═════ Records for the task
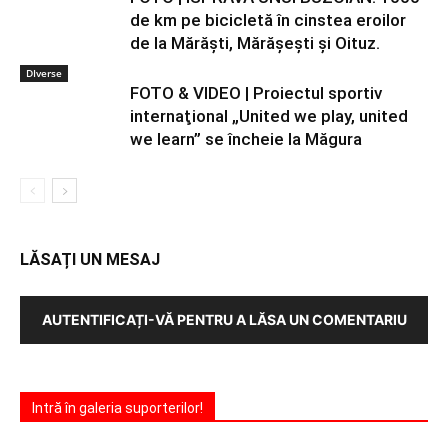
de km pe bicicletă în cinstea eroilor
de la Mărăşti, Mărăşeşti şi Oituz.
DIverse
FOTO & VIDEO | Proiectul sportiv
internaţional „United we play, united
we learn” se încheie la Măgura
LĂSAȚI UN MESAJ
AUTENTIFICAȚI-VĂ PENTRU A LĂSA UN COMENTARIU
Intră în galeria suporterilor!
══════════
Exercise: Which lines in the records contain the string "AUTENTIFICAȚI", with case counting? Find them and copy each one in full.

Solved problem:
AUTENTIFICAȚI-VĂ PENTRU A LĂSA UN COMENTARIU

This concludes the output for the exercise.